Prad Avocats

Réforme du droit des obligations

La loi de ratification de l’ordonnance n°2016-131 du 10 février 2016 portant réforme du droit des contrats, du régime général et de la preuve des obligations a été présentée en Conseil des Ministres le 6 juillet dernier. La date d’entrée en vigueur de la réforme, telle qu’elle était prévue initialement par l’ordonnance n’a pas été modifiée et reste, par conséquent, le 1er octobre 2016.

Tous les contrats conclus après le 1er octobre 2016 seront soumis à la loi nouvelle, et ceux, conclus avant, restent soumis à la loi ancienne. Toutefois, les trois « actions interrogatoires » prévues par la réforme, à savoir l’interrogation (i) d’un bénéficiaire d’un pacte de préférence sur l’existence de celui-ci et sur son intention de s’en prévaloir ; (ii) d’un représenté sur les pouvoirs de celui qui se dit son représentant conventionnel, enfin (3) d’un titulaire d’une action en nullité sur ses intentions seront applicables immédiatement aux contrats en cours, sauf au cas où une action en justice aura déjà été engagée.

Cette réforme d’ampleur comporte différentes incertitudes parsemées au milieu d’évolutions notables (telle que l’imprévision contractuelle, par exemple, permettant à une partie de demander une renégociation du contrat à l’autre en cas de changement de circonstances imprévisibles lors de la conclusion du contrat) ou de consécrations de solutions jurisprudentielles (tel que le régime des pourparlers, le devoir général d’information, la promesse unilatérale et le pacte de préférence, etc…).

Une nouveauté retient particulièrement l’attention dans le milieu des contrats d’affaires : la réforme, à la faveur du « solidarisme contractuel » est également destinée « à préserver les intérêts de la partie la plus faible » (selon le rapport fait au Président de la République), et dans cette voie, est ainsi consacrée la notion de « déséquilibre significatif » par le nouvel article 1171 du Code Civil.

Dans tout « contrat d’adhésion », toute clause créant un déséquilibre significatif entre les droits et obligations des parties sera à présent réputée « non écrite ».

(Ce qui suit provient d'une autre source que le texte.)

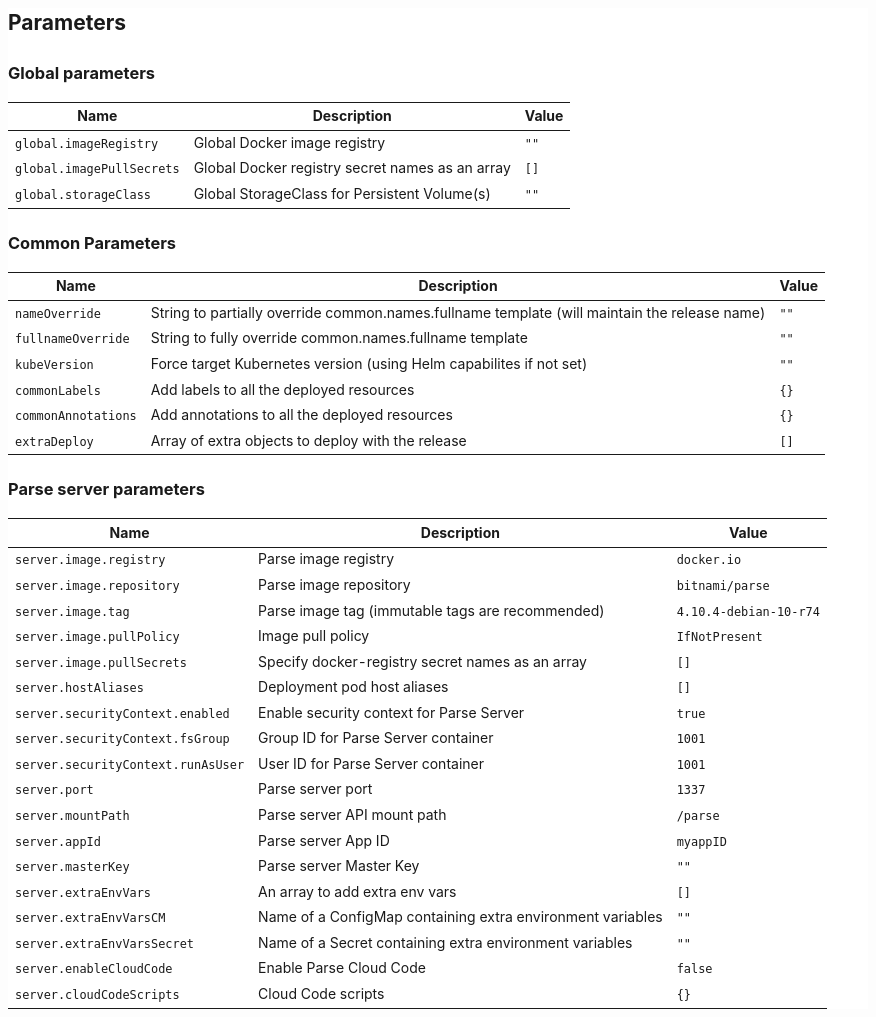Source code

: ## Parameters

### Global parameters

| Name                      | Description                                     | Value |
| ------------------------- | ----------------------------------------------- | ----- |
| `global.imageRegistry`    | Global Docker image registry                    | `""`  |
| `global.imagePullSecrets` | Global Docker registry secret names as an array | `[]`  |
| `global.storageClass`     | Global StorageClass for Persistent Volume(s)    | `""`  |


### Common Parameters

| Name                | Description                                                                                  | Value |
| ------------------- | -------------------------------------------------------------------------------------------- | ----- |
| `nameOverride`      | String to partially override common.names.fullname template (will maintain the release name) | `""`  |
| `fullnameOverride`  | String to fully override common.names.fullname template                                      | `""`  |
| `kubeVersion`       | Force target Kubernetes version (using Helm capabilites if not set)                          | `""`  |
| `commonLabels`      | Add labels to all the deployed resources                                                     | `{}`  |
| `commonAnnotations` | Add annotations to all the deployed resources                                                | `{}`  |
| `extraDeploy`       | Array of extra objects to deploy with the release                                            | `[]`  |


### Parse server parameters

| Name                                        | Description                                                                                            | Value                  |
| ------------------------------------------- | ------------------------------------------------------------------------------------------------------ | ---------------------- |
| `server.image.registry`                     | Parse image registry                                                                                   | `docker.io`            |
| `server.image.repository`                   | Parse image repository                                                                                 | `bitnami/parse`        |
| `server.image.tag`                          | Parse image tag (immutable tags are recommended)                                                       | `4.10.4-debian-10-r74` |
| `server.image.pullPolicy`                   | Image pull policy                                                                                      | `IfNotPresent`         |
| `server.image.pullSecrets`                  | Specify docker-registry secret names as an array                                                       | `[]`                   |
| `server.hostAliases`                        | Deployment pod host aliases                                                                            | `[]`                   |
| `server.securityContext.enabled`            | Enable security context for Parse Server                                                               | `true`                 |
| `server.securityContext.fsGroup`            | Group ID for Parse Server container                                                                    | `1001`                 |
| `server.securityContext.runAsUser`          | User ID for Parse Server container                                                                     | `1001`                 |
| `server.port`                               | Parse server port                                                                                      | `1337`                 |
| `server.mountPath`                          | Parse server API mount path                                                                            | `/parse`               |
| `server.appId`                              | Parse server App ID                                                                                    | `myappID`              |
| `server.masterKey`                          | Parse server Master Key                                                                                | `""`                   |
| `server.extraEnvVars`                       | An array to add extra env vars                                                                         | `[]`                   |
| `server.extraEnvVarsCM`                     | Name of a ConfigMap containing extra environment variables                                             | `""`                   |
| `server.extraEnvVarsSecret`                 | Name of a Secret containing extra environment variables                                                | `""`                   |
| `server.enableCloudCode`                    | Enable Parse Cloud Code                                                                                | `false`                |
| `server.cloudCodeScripts`                   | Cloud Code scripts                                                                                     | `{}`                   |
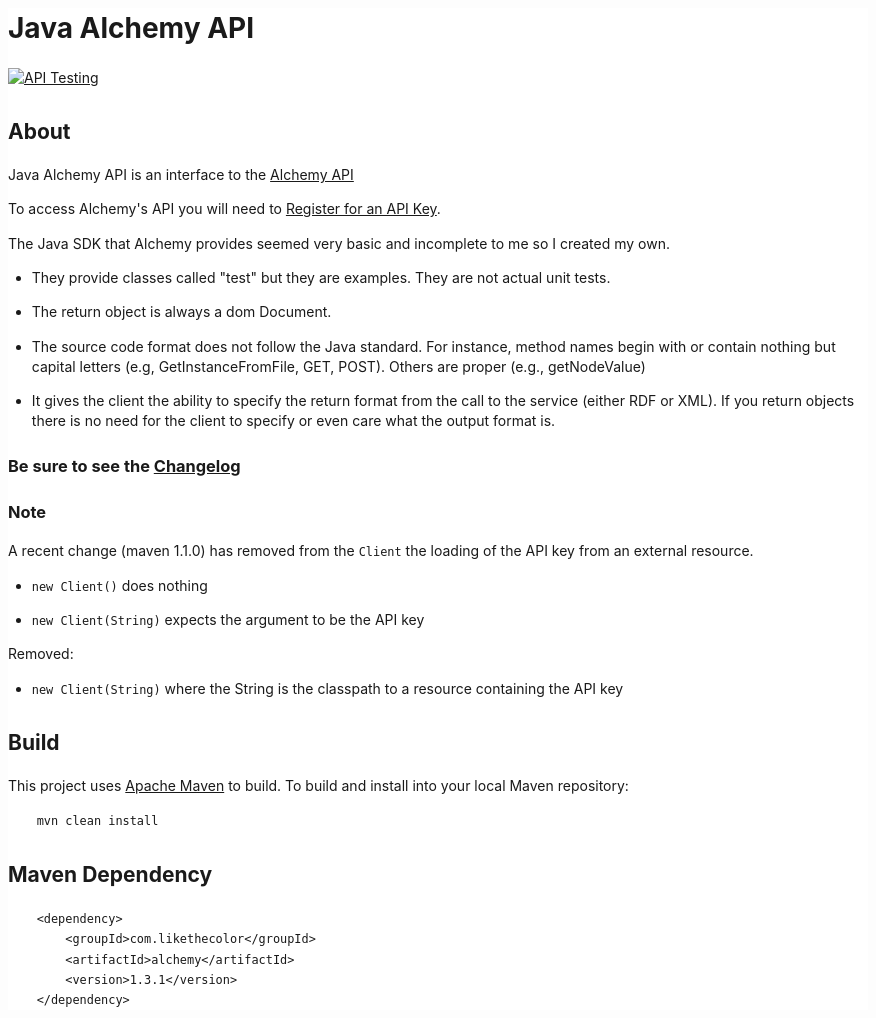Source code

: # Java Alchemy API

[![API Testing](https://img.shields.io/badge/API%20Test-RapidAPI-blue.svg)](https://rapidapi.com/package/AlchemyText/functions?utm_source=AlchemyGithub&utm_medium=button&utm_content=Vender_GitHub)

## About

Java Alchemy API is an interface to the [Alchemy API](http://www.alchemyapi.com/api/)

To access Alchemy's API you will need to [Register for an API Key](http://www.alchemyapi.com/api/register.html).

The Java SDK that Alchemy provides seemed very basic and incomplete to me so I created my own.

- They provide classes called "test" but they are examples.  They are not actual unit tests.

- The return object is always a dom Document.

- The source code format does not follow the Java standard.  For instance, method names begin with or contain
nothing but capital letters (e.g, GetInstanceFromFile, GET, POST).  Others are proper (e.g., getNodeValue)

- It gives the client the ability to specify the return format from the call to the service (either RDF or XML).
If you return objects there is no need for the client to specify or even care what the output format is.

### Be sure to see the [Changelog](https://github.com/likethecolor/Alchemy-API/blob/master/CHANGELOG.md)

### Note

A recent change (maven 1.1.0) has removed from the `Client` the loading of the API key from an external resource.

* `new Client()` does nothing

* `new Client(String)` expects the argument to be the API key

Removed:

* `new Client(String)` where the String is the classpath to a resource containing the API key

## Build

This project uses [Apache Maven](https://maven.apache.org/) to build.  To build and install into your local Maven repository:

        mvn clean install

## Maven Dependency

        <dependency>
            <groupId>com.likethecolor</groupId>
            <artifactId>alchemy</artifactId>
            <version>1.3.1</version>
        </dependency>
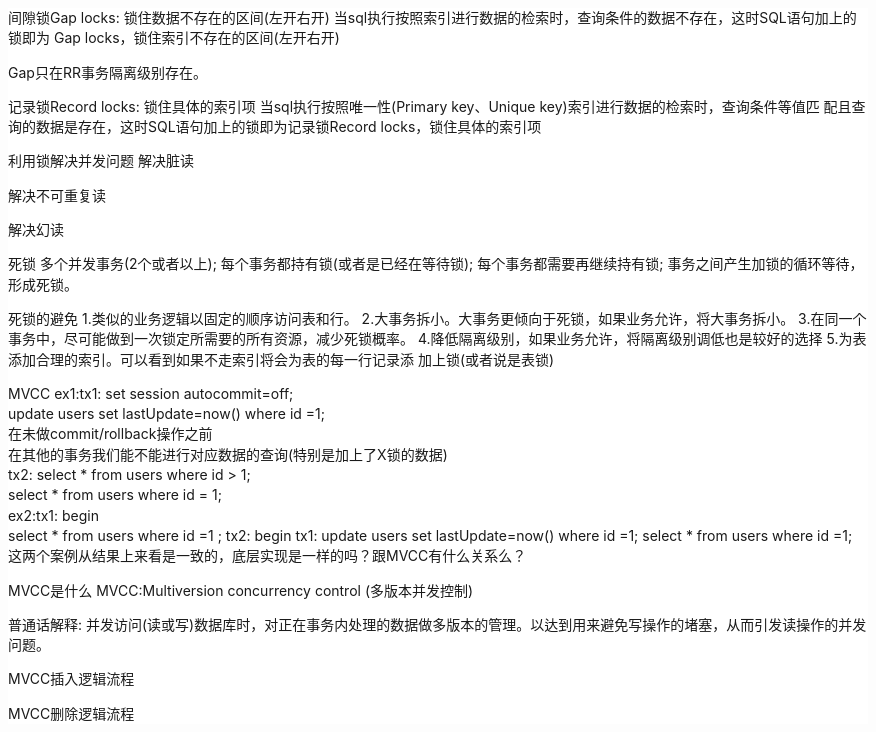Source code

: 
间隙锁Gap locks:
锁住数据不存在的区间(左开右开)
当sql执行按照索引进行数据的检索时，查询条件的数据不存在，这时SQL语句加上的锁即为 Gap locks，锁住索引不存在的区间(左开右开)


Gap只在RR事务隔离级别存在。

记录锁Record locks:
锁住具体的索引项
当sql执行按照唯一性(Primary key、Unique key)索引进行数据的检索时，查询条件等值匹 配且查询的数据是存在，这时SQL语句加上的锁即为记录锁Record locks，锁住具体的索引项


利用锁解决并发问题
解决脏读


解决不可重复读


解决幻读


死锁
多个并发事务(2个或者以上);
每个事务都持有锁(或者是已经在等待锁);
每个事务都需要再继续持有锁;
事务之间产生加锁的循环等待，形成死锁。

死锁的避免
1.类似的业务逻辑以固定的顺序访问表和行。
2.大事务拆小。大事务更倾向于死锁，如果业务允许，将大事务拆小。
3.在同一个事务中，尽可能做到一次锁定所需要的所有资源，减少死锁概率。
4.降低隔离级别，如果业务允许，将隔离级别调低也是较好的选择
5.为表添加合理的索引。可以看到如果不走索引将会为表的每一行记录添 加上锁(或者说是表锁)

MVCC
ex1:tx1: set session autocommit=off;  
update users set lastUpdate=now() where id =1;  
在未做commit/rollback操作之前  
在其他的事务我们能不能进行对应数据的查询(特别是加上了X锁的数据)  
tx2: select * from users where id > 1;  
select * from users where id = 1;  
ex2:tx1: begin  
select * from users where id =1 ;
tx2: begin
tx1: update users set lastUpdate=now() where id =1;
select * from users where id =1;  
这两个案例从结果上来看是一致的，底层实现是一样的吗？跟MVCC有什么关系么？

MVCC是什么
MVCC:Multiversion concurrency control (多版本并发控制)

普通话解释: 并发访问(读或写)数据库时，对正在事务内处理的数据做多版本的管理。以达到用来避免写操作的堵塞，从而引发读操作的并发问题。

MVCC插入逻辑流程


MVCC删除逻辑流程
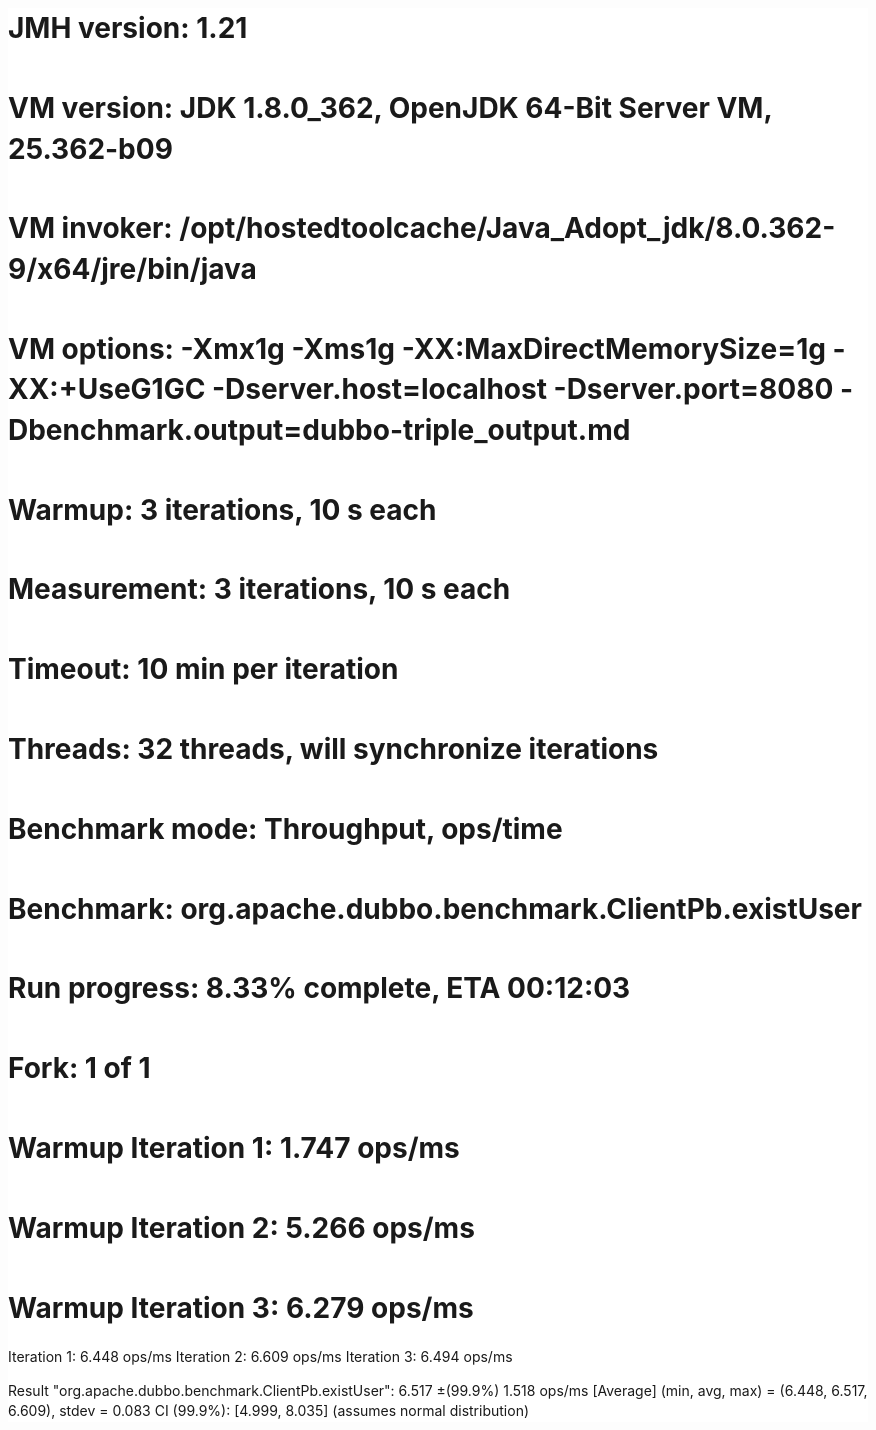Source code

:
# JMH version: 1.21
# VM version: JDK 1.8.0_362, OpenJDK 64-Bit Server VM, 25.362-b09
# VM invoker: /opt/hostedtoolcache/Java_Adopt_jdk/8.0.362-9/x64/jre/bin/java
# VM options: -Xmx1g -Xms1g -XX:MaxDirectMemorySize=1g -XX:+UseG1GC -Dserver.host=localhost -Dserver.port=8080 -Dbenchmark.output=dubbo-triple_output.md
# Warmup: 3 iterations, 10 s each
# Measurement: 3 iterations, 10 s each
# Timeout: 10 min per iteration
# Threads: 32 threads, will synchronize iterations
# Benchmark mode: Throughput, ops/time
# Benchmark: org.apache.dubbo.benchmark.ClientPb.existUser

# Run progress: 8.33% complete, ETA 00:12:03
# Fork: 1 of 1
# Warmup Iteration   1: 1.747 ops/ms
# Warmup Iteration   2: 5.266 ops/ms
# Warmup Iteration   3: 6.279 ops/ms
Iteration   1: 6.448 ops/ms
Iteration   2: 6.609 ops/ms
Iteration   3: 6.494 ops/ms


Result "org.apache.dubbo.benchmark.ClientPb.existUser":
  6.517 ±(99.9%) 1.518 ops/ms [Average]
  (min, avg, max) = (6.448, 6.517, 6.609), stdev = 0.083
  CI (99.9%): [4.999, 8.035] (assumes normal distribution)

Le parallèle avec le régime des « clauses abusives » issu du code de la consommation est rapidement fait mais voilà qu’à présent, dans tout contrat soumis au code civil, c’est-à-dire tous les contrats d’affaires, le juge pourra examiner tout déséquilibre significatif indépendamment de la qualité des parties (et non plus seulement, comme entre un professionnel et un consommateur ou un non professionnel et un consommateur ou un non professionnel).

L’apport est notable et il est fort à parier que d’autres réformes suivront dans la voie du « solidarisme contractuel ». Le contrat qui faisait la loi entre les parties voit sa force obligatoire amoindrie et le juge se voit octroyer des prérogatives jusque alors réservées à des relations manifestement consuméristes.

Les premières interrogations agitent déjà les plaideurs…

Qu’est-ce qu’un contrat d’adhésion ? s’agit-il seulement comme le prévoit le nouvel article 1110 du Code Civil des contrats dont les conditions générales stricto sensu sont soustraites à la négociation ou s’agit-il d’un contrat, plus généralement, dont les principales stipulations sont imposées par un cocontractant à l’autre ?

Quel régime juridique appliquer lorsqu’une partie invoque simultanément l’article 1171 du Code Civil et l’article L. 442-6 I 2° du Code de Commerce ? Ce dernier texte réprime une pratique restrictive consistant dans la soumission ou la tentative de soumission d’un partenaire commercial à des obligations créant « un déséquilibre significatif » entre les droits et obligations des parties.

L’article 1171 nouveau du code civil sanctionne le déséquilibre significatif par le caractère « non écrit » de la clause litigieuse alors que l’article L. 442-6, I,2° du code de commerce prévoit seulement que l’auteur du déséquilibre engage sa responsabilité.

Enfin, d’un point de vue procédural et ce n’est pas un cas d’école, l’invocation, même subsidiaire ou superfétatoire du texte issu du Code de Commerce renverra l’examen d’un dossier contentieux non devant les juridictions civiles mais obligatoirement devant les juridictions commerciales spécialisées visées par l’article D. 442-3 du Code de Commerce, et en appel, devant la seule Cour d’Appel de PARIS.

Au final, s’il faut saluer l’ampleur de la réforme, une certaine complexité est à craindre sur certains sujets ce qui ne participe certainement pas à « l’accessibilité et l’intelligibilité de la loi » (objectif à valeur constitutionnelle), voire à « l’attractivité du droit français ».